- Instructions -
(A) In the school luncheon excerpt, rewrite the passage from "But, alas, this" up to and including "banana for lunch.", swapping "banana" for "apple".
(B) In the school luncheon excerpt, which business in Pawcatuck contributed sausage and peppers?
(C) Write what comes next in the school luncheon excerpt, picking up after its final sentence.

(Excerpt Opens)

SOLUTION? The PTO where I teach welcomed us back to school Monday with a generously catered luncheon resplendent with plump and chilled cocktail shrimp, pizza and chicken wings, trays of pasta primavera, cream puffs for dessert, and lots more. Local restaurants donated enough delicious food that many of us were able to carry take-out containers home. Phil’s MarketPlace in Westerly sent along sandwich wraps, and The Pizza Lady in Pawcatuck contributed a boldly spicy batch of sausage and peppers that I could have eaten for breakfast, lunch, and supper.
But, alas, this was all just a tease. If the PTO could make me my lunch every day, all would be right with the world, but on Tuesday I was on my own again. I ate a banana for lunch.

(Excerpt Closes)
(Data to examine Opens)

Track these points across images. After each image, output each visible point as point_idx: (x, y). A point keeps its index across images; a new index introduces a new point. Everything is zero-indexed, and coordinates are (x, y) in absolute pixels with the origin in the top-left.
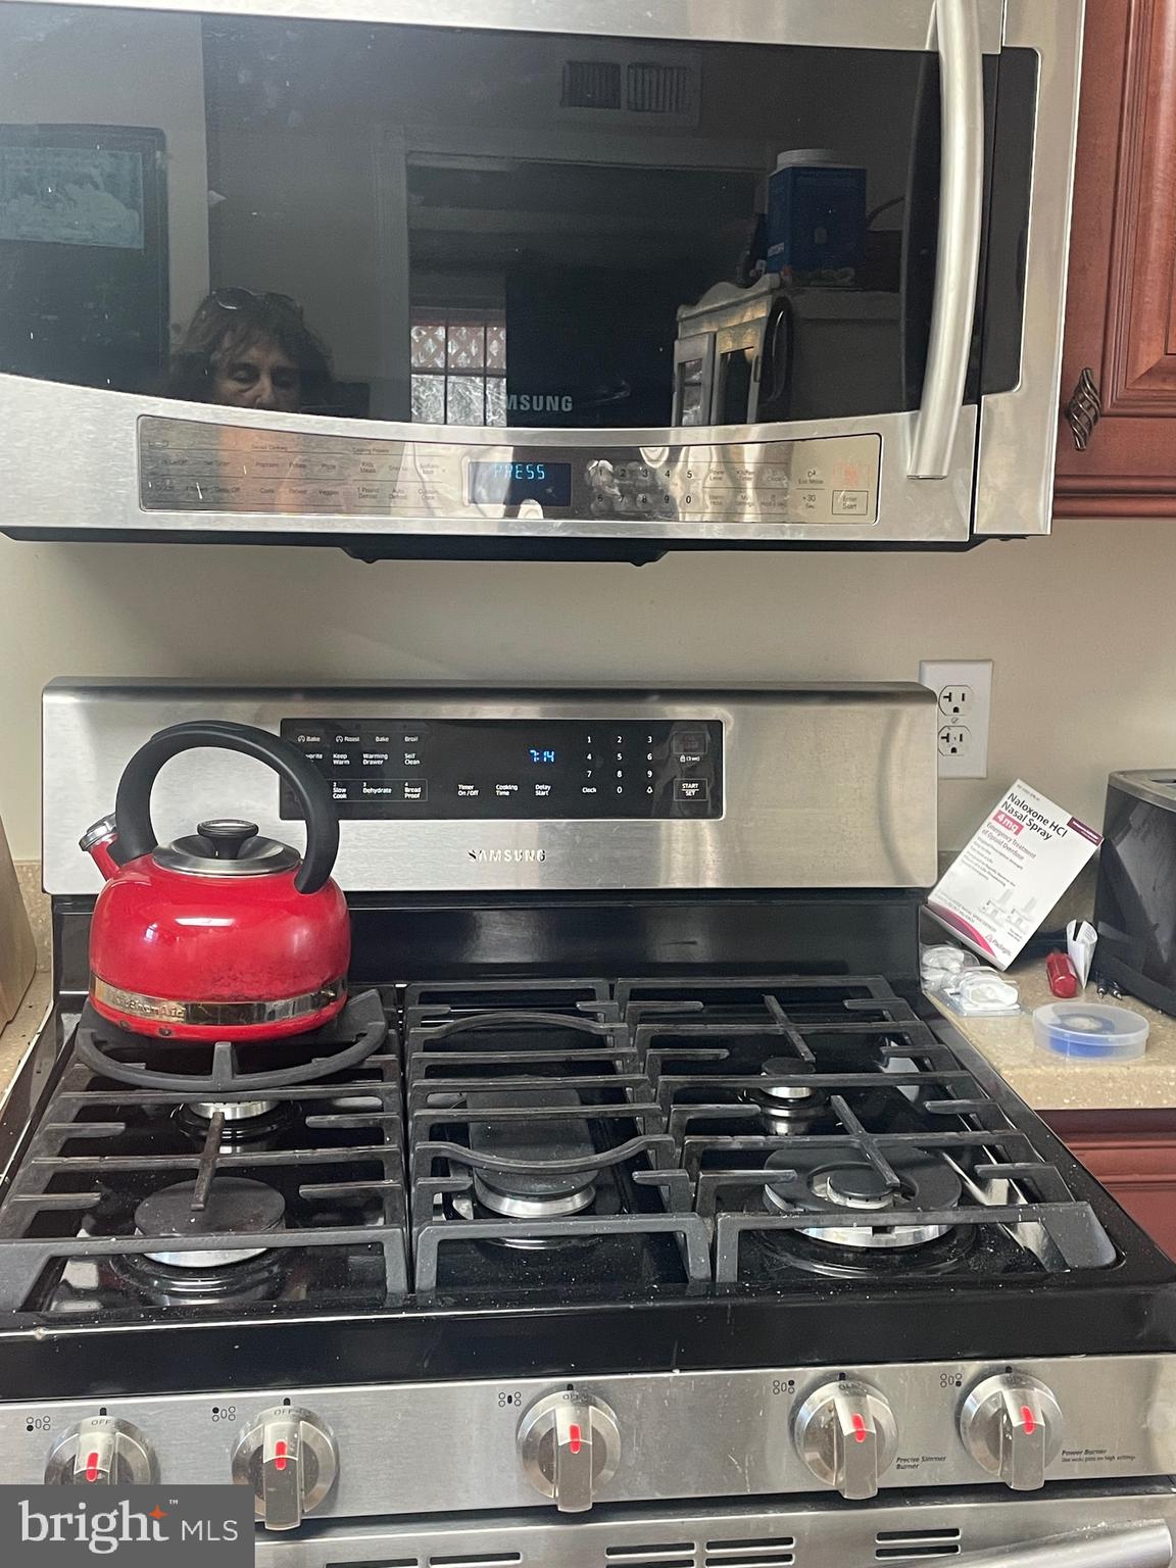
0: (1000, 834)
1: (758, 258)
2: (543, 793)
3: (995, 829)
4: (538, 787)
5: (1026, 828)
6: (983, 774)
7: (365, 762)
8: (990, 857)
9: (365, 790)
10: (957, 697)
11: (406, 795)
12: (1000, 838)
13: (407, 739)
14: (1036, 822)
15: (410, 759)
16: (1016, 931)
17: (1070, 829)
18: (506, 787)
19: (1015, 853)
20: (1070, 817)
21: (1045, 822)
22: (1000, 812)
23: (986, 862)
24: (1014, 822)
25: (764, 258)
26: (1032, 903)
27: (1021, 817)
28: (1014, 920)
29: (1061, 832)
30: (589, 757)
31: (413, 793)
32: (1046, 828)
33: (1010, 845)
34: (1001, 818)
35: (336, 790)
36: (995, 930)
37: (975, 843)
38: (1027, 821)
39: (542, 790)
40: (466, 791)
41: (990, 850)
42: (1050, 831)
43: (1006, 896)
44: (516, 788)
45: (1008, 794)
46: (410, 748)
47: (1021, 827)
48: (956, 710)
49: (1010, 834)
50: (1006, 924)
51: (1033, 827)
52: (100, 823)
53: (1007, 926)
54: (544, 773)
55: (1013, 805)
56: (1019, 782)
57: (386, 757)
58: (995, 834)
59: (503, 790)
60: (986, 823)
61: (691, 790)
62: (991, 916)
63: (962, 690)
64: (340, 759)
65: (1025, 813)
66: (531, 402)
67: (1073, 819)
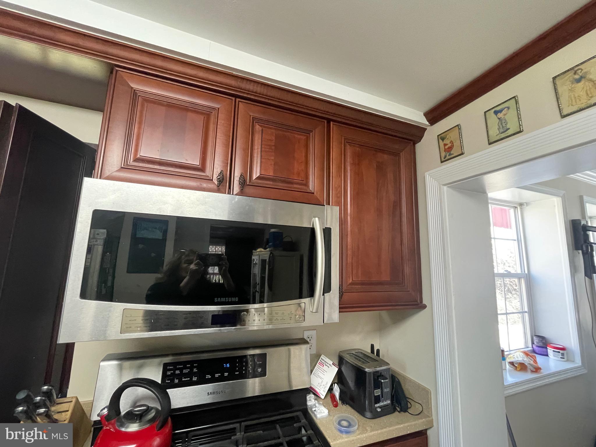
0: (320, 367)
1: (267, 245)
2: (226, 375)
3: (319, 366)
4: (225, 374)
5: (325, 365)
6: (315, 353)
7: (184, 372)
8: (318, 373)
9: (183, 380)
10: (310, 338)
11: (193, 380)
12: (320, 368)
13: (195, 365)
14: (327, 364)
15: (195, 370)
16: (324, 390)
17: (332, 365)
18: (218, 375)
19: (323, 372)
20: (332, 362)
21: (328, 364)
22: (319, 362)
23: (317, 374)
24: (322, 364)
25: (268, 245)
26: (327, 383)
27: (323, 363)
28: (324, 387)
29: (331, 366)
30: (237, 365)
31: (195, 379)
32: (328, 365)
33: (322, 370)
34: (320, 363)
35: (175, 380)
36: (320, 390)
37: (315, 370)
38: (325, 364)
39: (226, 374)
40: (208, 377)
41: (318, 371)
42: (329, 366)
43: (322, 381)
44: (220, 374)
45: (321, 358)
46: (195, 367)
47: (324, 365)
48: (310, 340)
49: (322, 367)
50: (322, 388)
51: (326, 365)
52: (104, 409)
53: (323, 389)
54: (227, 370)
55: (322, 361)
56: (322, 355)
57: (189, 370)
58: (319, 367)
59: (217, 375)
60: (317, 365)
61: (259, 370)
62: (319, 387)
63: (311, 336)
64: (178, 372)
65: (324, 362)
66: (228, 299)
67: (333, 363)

(Data to examine Closes)
(Data to examine Opens)

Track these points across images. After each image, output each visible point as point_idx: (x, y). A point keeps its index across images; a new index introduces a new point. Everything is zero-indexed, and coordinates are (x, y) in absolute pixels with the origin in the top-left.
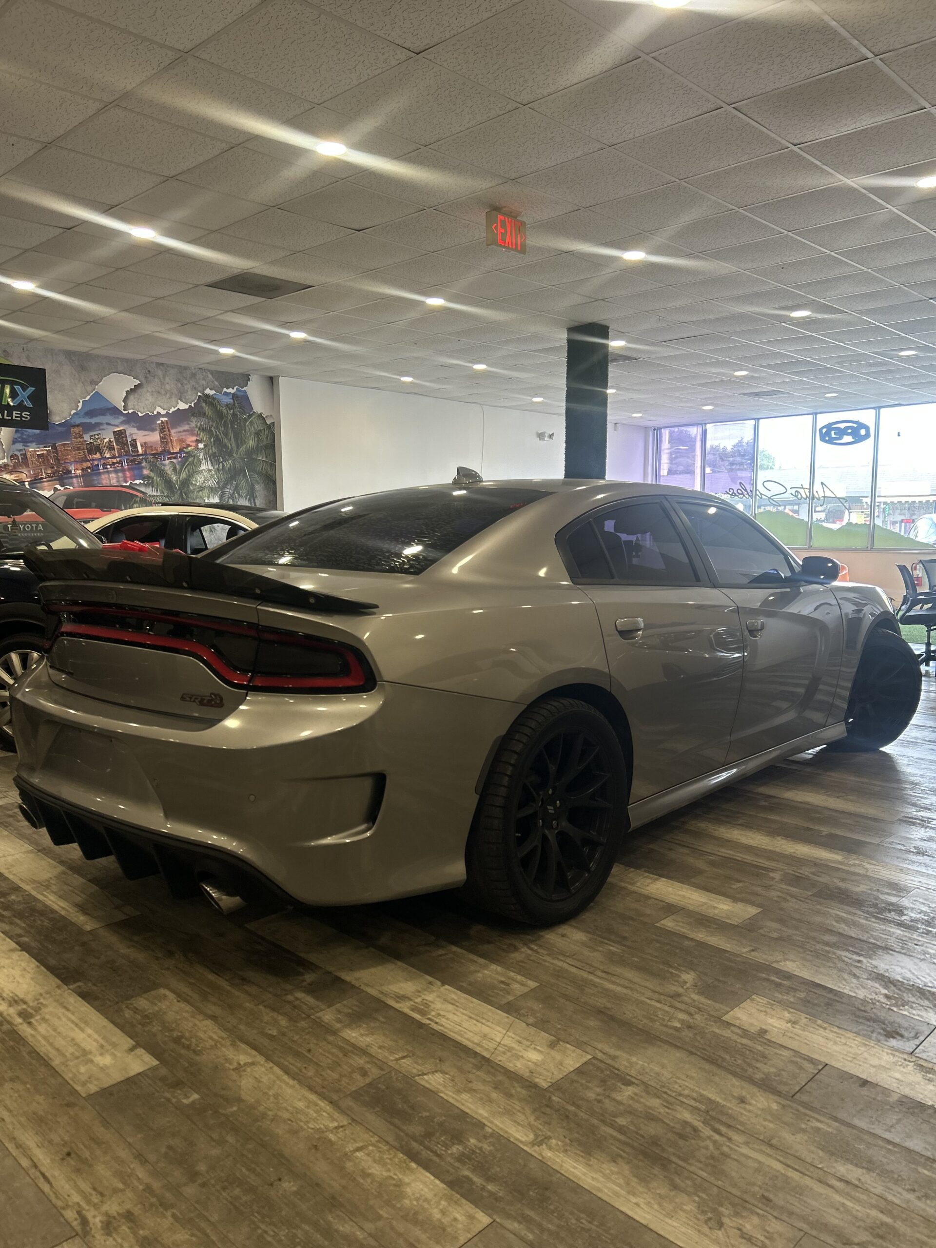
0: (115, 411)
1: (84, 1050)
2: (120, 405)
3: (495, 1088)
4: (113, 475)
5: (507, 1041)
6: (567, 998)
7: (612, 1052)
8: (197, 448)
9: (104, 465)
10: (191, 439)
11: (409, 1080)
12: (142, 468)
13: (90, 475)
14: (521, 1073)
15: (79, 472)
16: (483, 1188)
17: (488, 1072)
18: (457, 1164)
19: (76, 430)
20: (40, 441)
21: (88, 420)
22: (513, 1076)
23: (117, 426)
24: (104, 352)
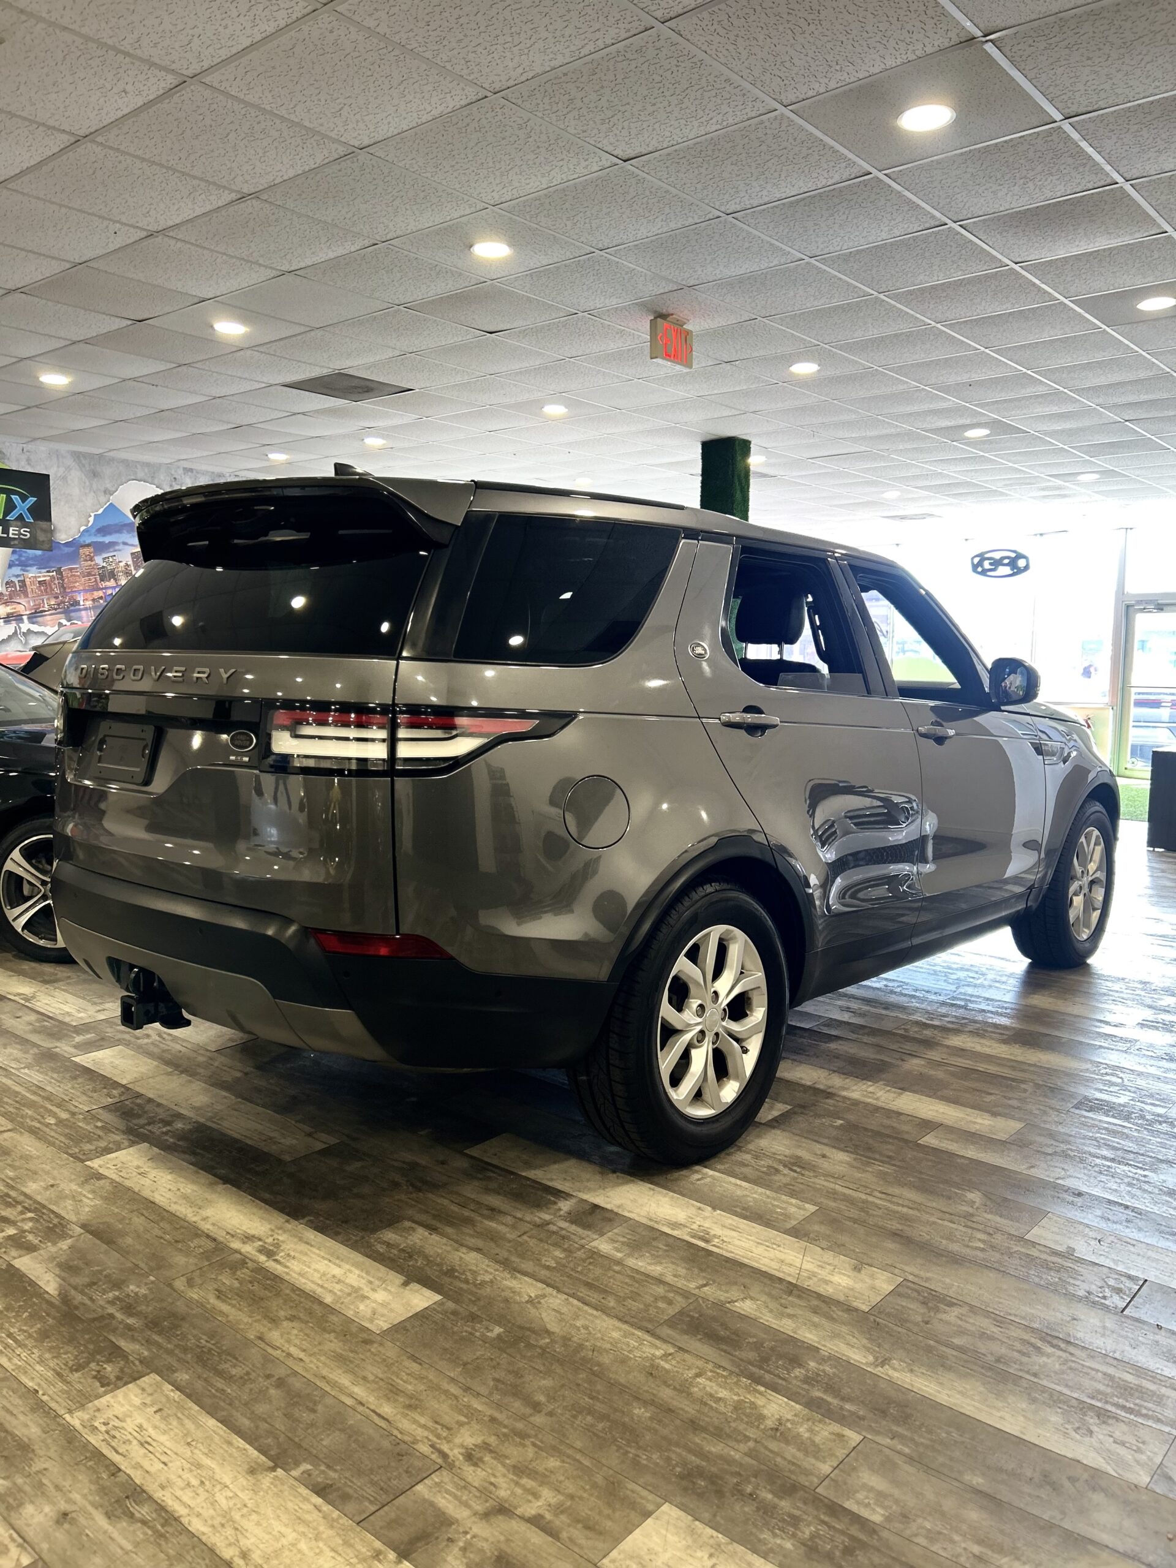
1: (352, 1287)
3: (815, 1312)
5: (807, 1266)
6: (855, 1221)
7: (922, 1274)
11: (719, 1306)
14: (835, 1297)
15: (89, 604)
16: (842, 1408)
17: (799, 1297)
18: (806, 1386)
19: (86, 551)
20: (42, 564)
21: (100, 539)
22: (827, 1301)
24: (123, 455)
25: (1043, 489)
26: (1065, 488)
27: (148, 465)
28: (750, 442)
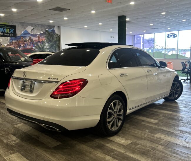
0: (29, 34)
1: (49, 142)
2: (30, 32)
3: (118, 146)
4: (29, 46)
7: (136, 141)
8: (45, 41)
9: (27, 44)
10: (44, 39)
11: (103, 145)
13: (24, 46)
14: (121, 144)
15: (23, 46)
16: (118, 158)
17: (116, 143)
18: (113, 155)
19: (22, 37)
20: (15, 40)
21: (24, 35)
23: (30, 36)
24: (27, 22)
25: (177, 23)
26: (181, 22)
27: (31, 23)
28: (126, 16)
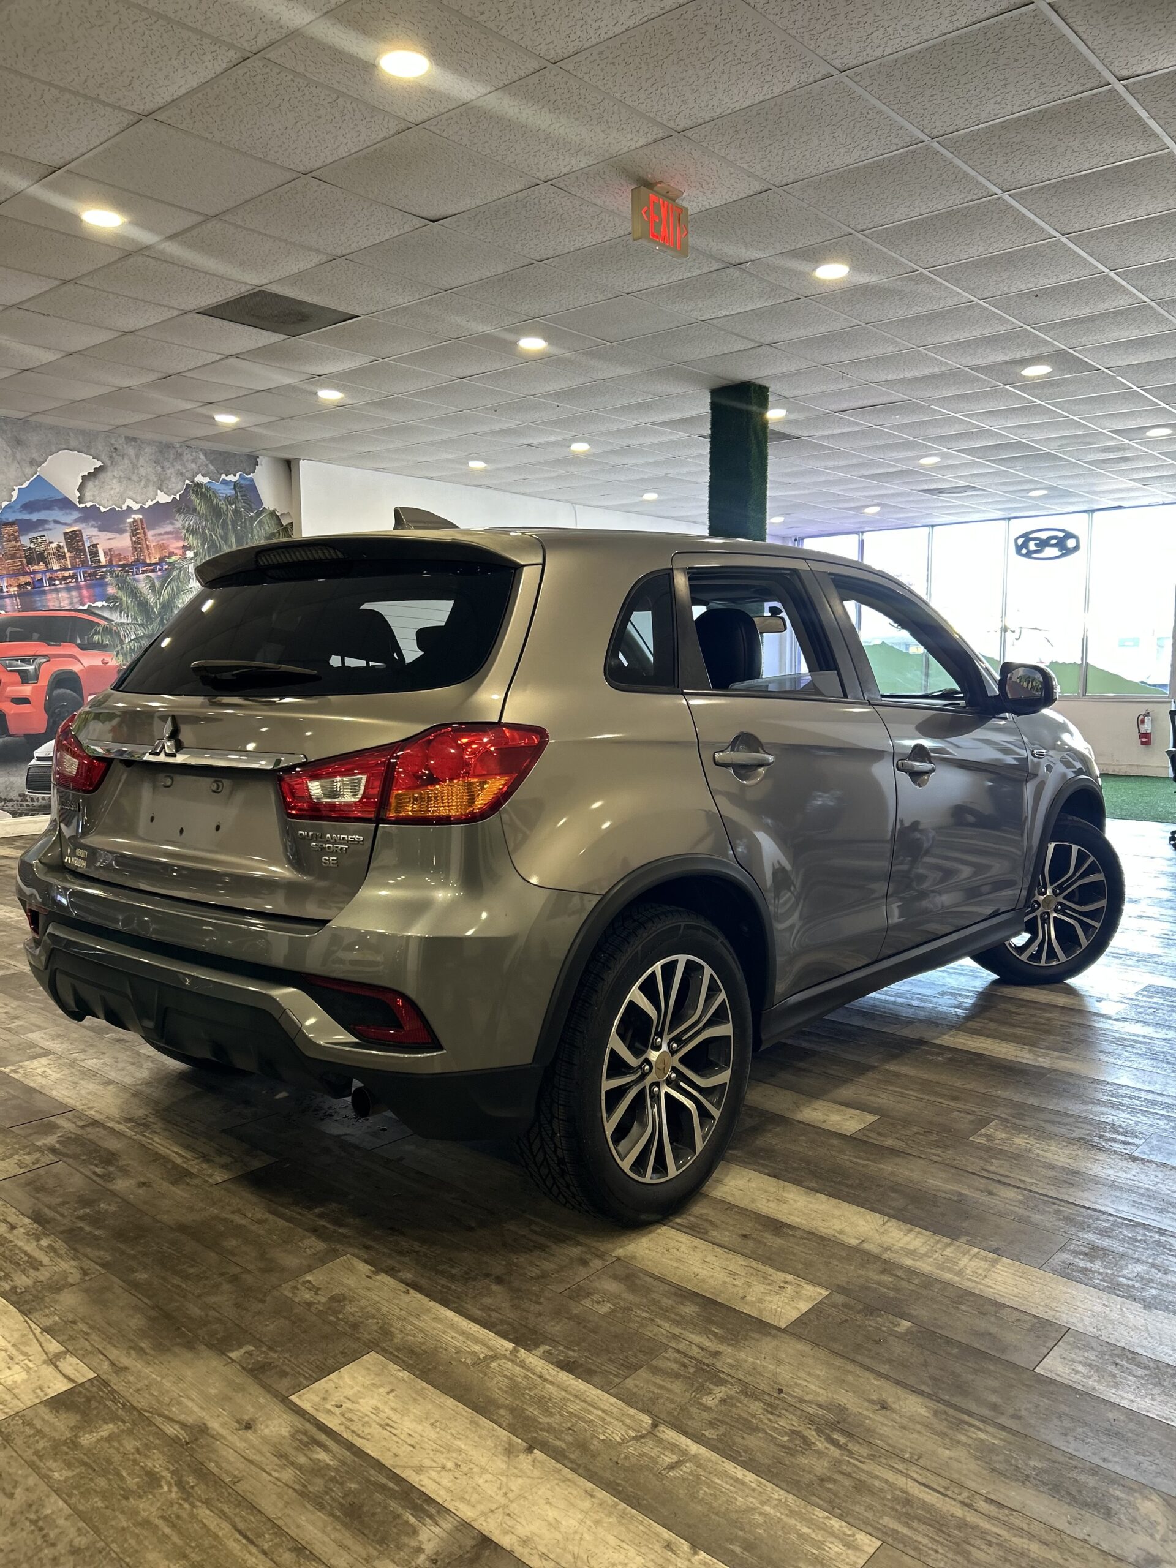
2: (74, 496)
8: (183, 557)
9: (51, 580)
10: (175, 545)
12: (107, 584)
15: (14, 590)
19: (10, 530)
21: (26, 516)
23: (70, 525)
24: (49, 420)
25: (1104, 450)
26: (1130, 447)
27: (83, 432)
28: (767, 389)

(Data to examine Closes)

- Answers to the exercise -
(A)
But, alas, this was all just a tease. If the PTO could make me my lunch every day, all would be right with the world, but on Tuesday I was on my own again. I ate a apple for lunch.

(B) The Pizza Lady.

(C)
Tomorrow I’ll eat the turkey pita wrap with spinach that the teacher next door gave to me this afternoon. She just didn’t feel like eating it. See what I mean? One day into the school year and she’s already sick of lunch from home. 181 days to go.
Maybe tomorrow night I will summon enough motivation to cook up some tilapia and sweet potatoes for Thursday. But probably not.
Another of my colleagues brings nothing but an apple for lunch every day. He’s been doing this for years. God bless him. He must’ve learned a long time ago that it just isn’t worth trying.
I’d be eternally grateful if someone could tell me how to make eating lunch at work exciting again—if it ever were.